• Activity: Set every entry down again exactly, excluding any pictures.

* * * * *

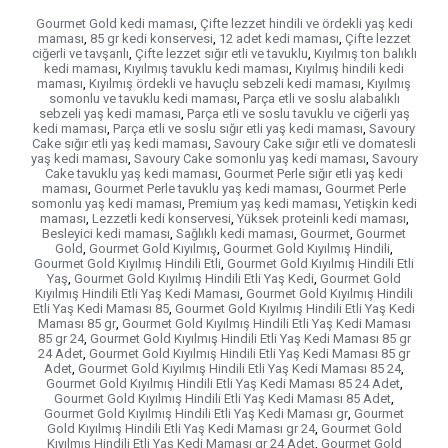
Gourmet Gold kedi maması
,
Çifte lezzet hindili ve ördekli yaş kedi
maması
,
85 gr kedi konservesi
,
12 adet kedi maması
,
Çifte lezzet
ciğerli ve tavşanlı
,
Çifte lezzet sığır etli ve tavuklu
,
Kıyılmış ton balıklı
kedi maması
,
Kıyılmış tavuklu kedi maması
,
Kıyılmış hindili kedi
maması
,
Kıyılmış ördekli ve havuçlu sebzeli kedi maması
,
Kıyılmış
somonlu ve tavuklu kedi maması
,
Parça etli ve soslu alabalıklı
sebzeli yaş kedi maması
,
Parça etli ve soslu tavuklu ve ciğerli yaş
kedi maması
,
Parça etli ve soslu sığır etli yaş kedi maması
,
Savoury
Cake sığır etli yaş kedi maması
,
Savoury Cake sığır etli ve domatesli
yaş kedi maması
,
Savoury Cake somonlu yaş kedi maması
,
Savoury
Cake tavuklu yaş kedi maması
,
Gourmet Perle sığır etli yaş kedi
maması
,
Gourmet Perle tavuklu yaş kedi maması
,
Gourmet Perle
somonlu yaş kedi maması
,
Premium yaş kedi maması
,
Yetişkin kedi
maması
,
Lezzetli kedi konservesi
,
Yüksek proteinli kedi maması
,
Besleyici kedi maması
,
Sağlıklı kedi maması
,
Gourmet
,
Gourmet
Gold
,
Gourmet Gold Kıyılmış
,
Gourmet Gold Kıyılmış Hindili
,
Gourmet Gold Kıyılmış Hindili Etli
,
Gourmet Gold Kıyılmış Hindili Etli
Yaş
,
Gourmet Gold Kıyılmış Hindili Etli Yaş Kedi
,
Gourmet Gold
Kıyılmış Hindili Etli Yaş Kedi Maması
,
Gourmet Gold Kıyılmış Hindili
Etli Yaş Kedi Maması 85
,
Gourmet Gold Kıyılmış Hindili Etli Yaş Kedi
Maması 85 gr
,
Gourmet Gold Kıyılmış Hindili Etli Yaş Kedi Maması
85 gr 24
,
Gourmet Gold Kıyılmış Hindili Etli Yaş Kedi Maması 85 gr
24 Adet
,
Gourmet Gold Kıyılmış Hindili Etli Yaş Kedi Maması 85 gr
Adet
,
Gourmet Gold Kıyılmış Hindili Etli Yaş Kedi Maması 85 24
,
Gourmet Gold Kıyılmış Hindili Etli Yaş Kedi Maması 85 24 Adet
,
Gourmet Gold Kıyılmış Hindili Etli Yaş Kedi Maması 85 Adet
,
Gourmet Gold Kıyılmış Hindili Etli Yaş Kedi Maması gr
,
Gourmet
Gold Kıyılmış Hindili Etli Yaş Kedi Maması gr 24
,
Gourmet Gold
Kıyılmış Hindili Etli Yaş Kedi Maması gr 24 Adet
,
Gourmet Gold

* * * * *

• Response below:
Gourmet Gold kedi maması
,
Çifte lezzet hindili ve ördekli yaş kedi
maması
,
85 gr kedi konservesi
,
12 adet kedi maması
,
Çifte lezzet
ciğerli ve tavşanlı
,
Çifte lezzet sığır etli ve tavuklu
,
Kıyılmış ton balıklı
kedi maması
,
Kıyılmış tavuklu kedi maması
,
Kıyılmış hindili kedi
maması
,
Kıyılmış ördekli ve havuçlu sebzeli kedi maması
,
Kıyılmış
somonlu ve tavuklu kedi maması
,
Parça etli ve soslu alabalıklı
sebzeli yaş kedi maması
,
Parça etli ve soslu tavuklu ve ciğerli yaş
kedi maması
,
Parça etli ve soslu sığır etli yaş kedi maması
,
Savoury
Cake sığır etli yaş kedi maması
,
Savoury Cake sığır etli ve domatesli
yaş kedi maması
,
Savoury Cake somonlu yaş kedi maması
,
Savoury
Cake tavuklu yaş kedi maması
,
Gourmet Perle sığır etli yaş kedi
maması
,
Gourmet Perle tavuklu yaş kedi maması
,
Gourmet Perle
somonlu yaş kedi maması
,
Premium yaş kedi maması
,
Yetişkin kedi
maması
,
Lezzetli kedi konservesi
,
Yüksek proteinli kedi maması
,
Besleyici kedi maması
,
Sağlıklı kedi maması
,
Gourmet
,
Gourmet
Gold
,
Gourmet Gold Kıyılmış
,
Gourmet Gold Kıyılmış Hindili
,
Gourmet Gold Kıyılmış Hindili Etli
,
Gourmet Gold Kıyılmış Hindili Etli
Yaş
,
Gourmet Gold Kıyılmış Hindili Etli Yaş Kedi
,
Gourmet Gold
Kıyılmış Hindili Etli Yaş Kedi Maması
,
Gourmet Gold Kıyılmış Hindili
Etli Yaş Kedi Maması 85
,
Gourmet Gold Kıyılmış Hindili Etli Yaş Kedi
Maması 85 gr
,
Gourmet Gold Kıyılmış Hindili Etli Yaş Kedi Maması
85 gr 24
,
Gourmet Gold Kıyılmış Hindili Etli Yaş Kedi Maması 85 gr
24 Adet
,
Gourmet Gold Kıyılmış Hindili Etli Yaş Kedi Maması 85 gr
Adet
,
Gourmet Gold Kıyılmış Hindili Etli Yaş Kedi Maması 85 24
,
Gourmet Gold Kıyılmış Hindili Etli Yaş Kedi Maması 85 24 Adet
,
Gourmet Gold Kıyılmış Hindili Etli Yaş Kedi Maması 85 Adet
,
Gourmet Gold Kıyılmış Hindili Etli Yaş Kedi Maması gr
,
Gourmet
Gold Kıyılmış Hindili Etli Yaş Kedi Maması gr 24
,
Gourmet Gold
Kıyılmış Hindili Etli Yaş Kedi Maması gr 24 Adet
,
Gourmet Gold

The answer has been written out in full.